--- START Page text ---

Spec Work: Are We Missing the Point?

Alexander Tesselaar via Flickr

Photo credit: Alexander Tesselaar via Flickr

I recently read a good article about crowdsourcing and spec work, and while I found myself agreeing with the author I couldn’t help but think at the same time that he was missing the point.

If you’re not familiar with the terms, crowdsourcing means recruiting many people to make design propositions and picking the best (whether it be through a contest, or a site like 99designs.com), and is a form of spec (“speculative”) work (i.e. work for which you are not assured of getting paid).

The common criticisms against spec work are that it’s unfair to the designer, and devalues design work in general. And also results in very poor design.

And I agree completely. In fact, I personally would not work with a client who engages in spec work or crowdsources their logo through 99designs.com, because to me that means they don’t value design.

--- END Page text ---
--- START Items ---

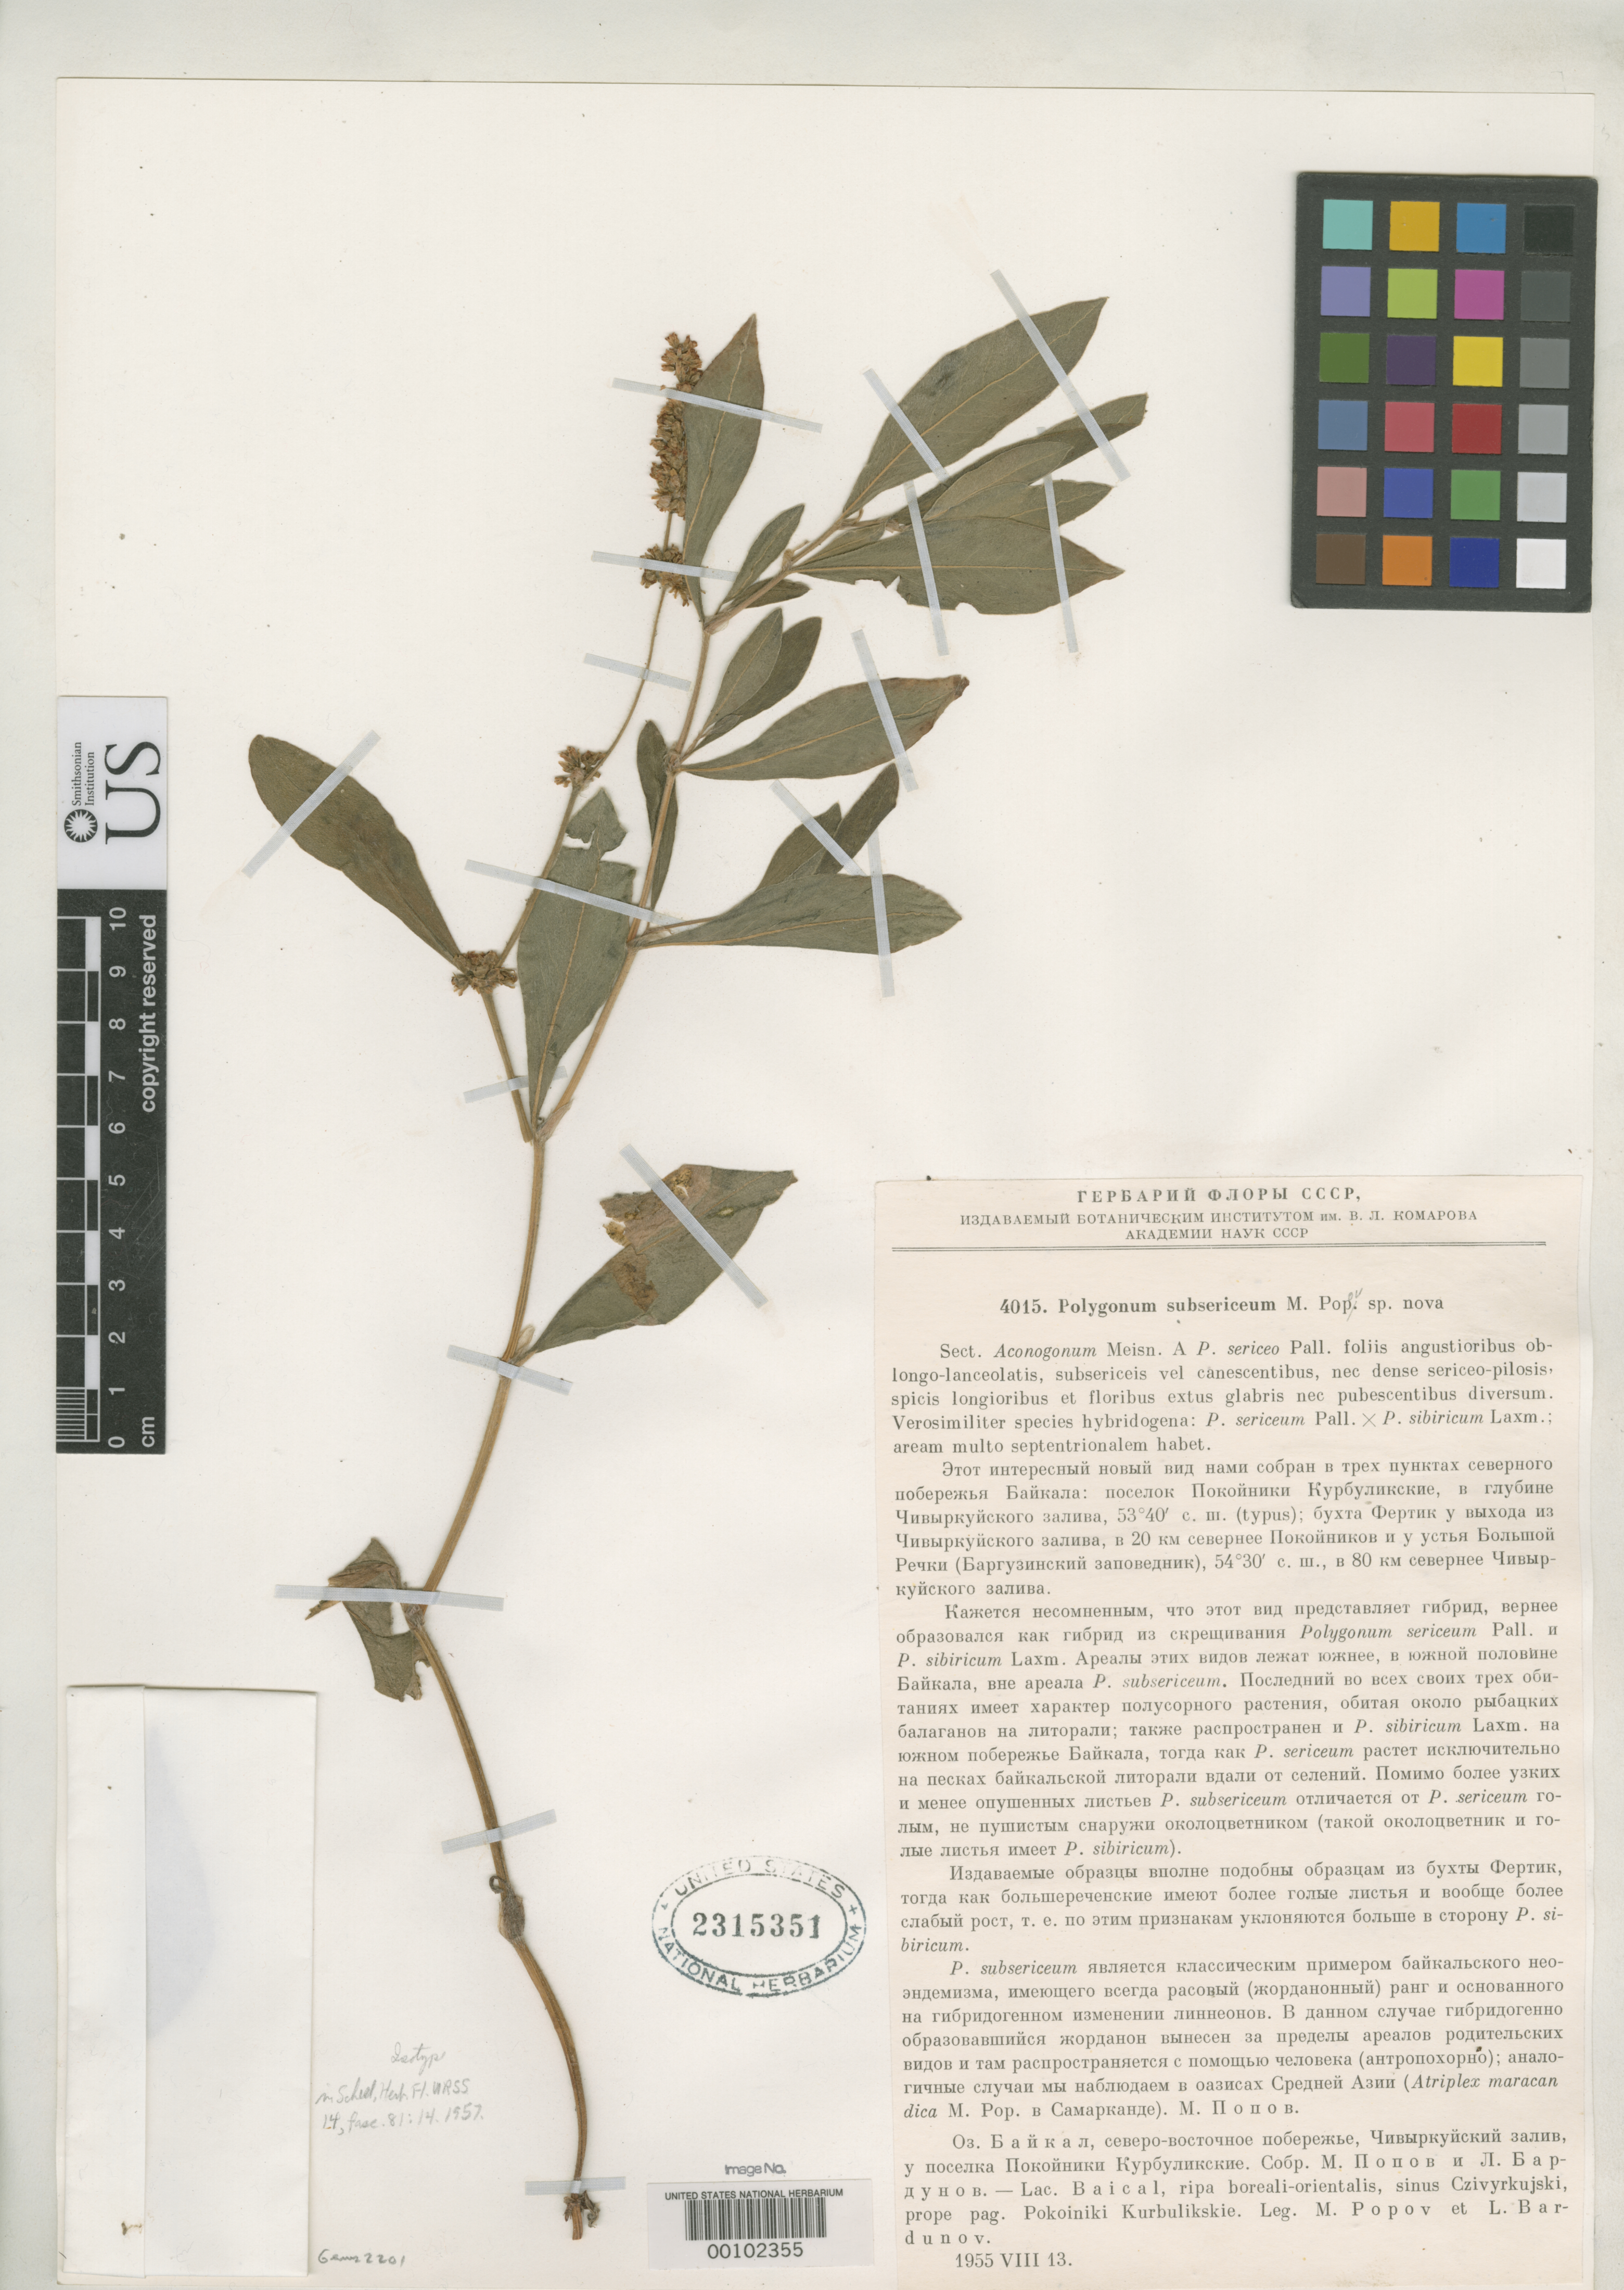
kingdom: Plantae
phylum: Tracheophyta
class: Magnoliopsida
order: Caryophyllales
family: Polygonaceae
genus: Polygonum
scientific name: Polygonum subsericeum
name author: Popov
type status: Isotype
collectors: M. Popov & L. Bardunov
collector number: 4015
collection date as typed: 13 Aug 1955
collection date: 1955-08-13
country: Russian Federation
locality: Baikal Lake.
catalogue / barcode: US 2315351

--- END Items ---

**Actions to take:**
A) In the spec work article, what does the author say it means when a client crowdsources their logo through 99designs.com?
B) Resume the spec work article after its final sentence.

**Results by task:**
A) It means they don't value design.

B)
But that’s their prerogative, and there’s nothing inherently wrong about it. And I dispute the fact that it hurts other designers. You can buy $100 Nikes, or you can buy $20 no-name sneakers. Someone who doesn’t value good shoes will buy the cheap sneakers, and nobody will think that what he’s doing is wrong or hurts poor Nike’s business.

Of course if everybody started buying $20 shoes instead of Air Force Ones then Nike might go out of business. But we would probably consider that Nike’s problem, not the $20 shoe maker’s. Nike is the one who has to justify their higher price point through branding and product quality.

So why, when it comes to design, do we take a stand against cheap (or even free) offerings? Nobody’s forcing designers at gunpoint to enter design contests, so you can’t really say they’re unfair. Crowdsourcing might result in bad design, but some clients want bad (but cheap) design. We could try educating them to see the value of good design, but what if they simply don’t have the resources to hire a “real” designer?

What’s more, in the case of design contests (especially coming from well-known brands), the real goal is often not to get a logo at all, but to generate free publicity. Telling those brands about the evil of spec work misses the point entirely: they don’t care, they just want their free advertising.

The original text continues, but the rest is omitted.